§ Problem to solve
Please set down the film essay below in full, word for word.

The first time I watched Blue is the Warmest Color by Abdellatif Kechiche, I was barely sixteen. The legendary, almost pornographic 10-minute lesbian sex scene shocked me to the core. Kechiche took his dedication to realism to a level that I never knew films could go.
The three-hour-long French film is about the sexual awakening of a high school girl, Adéle (Adéle Exarchopoulos) and her love affair with an older art student, Emma (Léa Seydoux). I watched it two more times since then and my shock and discomfort never quite went away. I sure can go on and on about how this entire movie, with its graphic sex scenes and women feeding each other oysters, is Kechiche using female sexuality to prove his audacity as a heterosexual director who has a thing for woman with rear ends, but there are so many of those reviews out there and I want to talk more about some of the behind the scene stuff I learned during my research.
After the film had won the Palme d’Or at the 2013 Cannes Film Festival, Exarchopoulos and Seydoux sat down with Marlow Stern at the Telluride Film Festival and revealed their horrible experience working with Kechiche. They spent ten days shooting just one sex scene; they shot over 100 takes for a two second scene and when they messed up, Kechiche burst into a rampage. Eventually, what was supposed to be a two-month shoot lasted for five and a half. Both actresses were very adamant about never wanting to work with Kechiche again. (The Daily Beast)
All of this reminds me a lot of Apocalypse Now and Hearts of Darkness: A Filmmaker’s Apocalypse, the former a masterpiece by Francis Coppola and the latter a documentary by Coppola’s wife recording her husband’s filmmaking process. Coppola went a little crazy. During the production in the Philippines, he had an epileptic seizure, a nervous breakdown, and allegedly threatened to commit suicide at least three times. He was relentless to his actors and staff, one of whom had a heart attack and many suffered from various tropical diseases. He put $30 million of his own money into the production and forced his family to the brim of bankruptcy.

(Collected data)

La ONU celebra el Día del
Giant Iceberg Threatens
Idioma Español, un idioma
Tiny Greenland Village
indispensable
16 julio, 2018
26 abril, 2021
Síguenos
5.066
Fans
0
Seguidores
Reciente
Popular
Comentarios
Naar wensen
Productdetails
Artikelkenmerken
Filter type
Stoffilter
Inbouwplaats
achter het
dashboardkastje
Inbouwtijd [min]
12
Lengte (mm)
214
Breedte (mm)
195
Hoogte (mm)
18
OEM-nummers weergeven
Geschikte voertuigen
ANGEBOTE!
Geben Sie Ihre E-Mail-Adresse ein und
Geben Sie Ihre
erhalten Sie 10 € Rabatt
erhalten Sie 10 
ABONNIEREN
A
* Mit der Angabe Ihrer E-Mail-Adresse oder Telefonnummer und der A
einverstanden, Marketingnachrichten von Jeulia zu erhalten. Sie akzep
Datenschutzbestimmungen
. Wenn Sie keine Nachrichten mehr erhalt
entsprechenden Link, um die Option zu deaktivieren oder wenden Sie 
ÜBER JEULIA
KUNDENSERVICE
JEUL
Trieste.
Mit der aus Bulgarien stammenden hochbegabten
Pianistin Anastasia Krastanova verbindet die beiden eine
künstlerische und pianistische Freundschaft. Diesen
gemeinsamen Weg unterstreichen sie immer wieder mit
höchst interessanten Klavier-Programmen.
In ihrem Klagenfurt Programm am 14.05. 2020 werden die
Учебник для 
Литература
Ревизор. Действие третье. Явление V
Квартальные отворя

§ Exercise answer
The first time I watched Blue is the Warmest Color by Abdellatif Kechiche, I was barely sixteen. The legendary, almost pornographic 10-minute lesbian sex scene shocked me to the core. Kechiche took his dedication to realism to a level that I never knew films could go.
The three-hour-long French film is about the sexual awakening of a high school girl, Adéle (Adéle Exarchopoulos) and her love affair with an older art student, Emma (Léa Seydoux). I watched it two more times since then and my shock and discomfort never quite went away. I sure can go on and on about how this entire movie, with its graphic sex scenes and women feeding each other oysters, is Kechiche using female sexuality to prove his audacity as a heterosexual director who has a thing for woman with rear ends, but there are so many of those reviews out there and I want to talk more about some of the behind the scene stuff I learned during my research.
After the film had won the Palme d’Or at the 2013 Cannes Film Festival, Exarchopoulos and Seydoux sat down with Marlow Stern at the Telluride Film Festival and revealed their horrible experience working with Kechiche. They spent ten days shooting just one sex scene; they shot over 100 takes for a two second scene and when they messed up, Kechiche burst into a rampage. Eventually, what was supposed to be a two-month shoot lasted for five and a half. Both actresses were very adamant about never wanting to work with Kechiche again. (The Daily Beast)
All of this reminds me a lot of Apocalypse Now and Hearts of Darkness: A Filmmaker’s Apocalypse, the former a masterpiece by Francis Coppola and the latter a documentary by Coppola’s wife recording her husband’s filmmaking process. Coppola went a little crazy. During the production in the Philippines, he had an epileptic seizure, a nervous breakdown, and allegedly threatened to commit suicide at least three times. He was relentless to his actors and staff, one of whom had a heart attack and many suffered from various tropical diseases. He put $30 million of his own money into the production and forced his family to the brim of bankruptcy.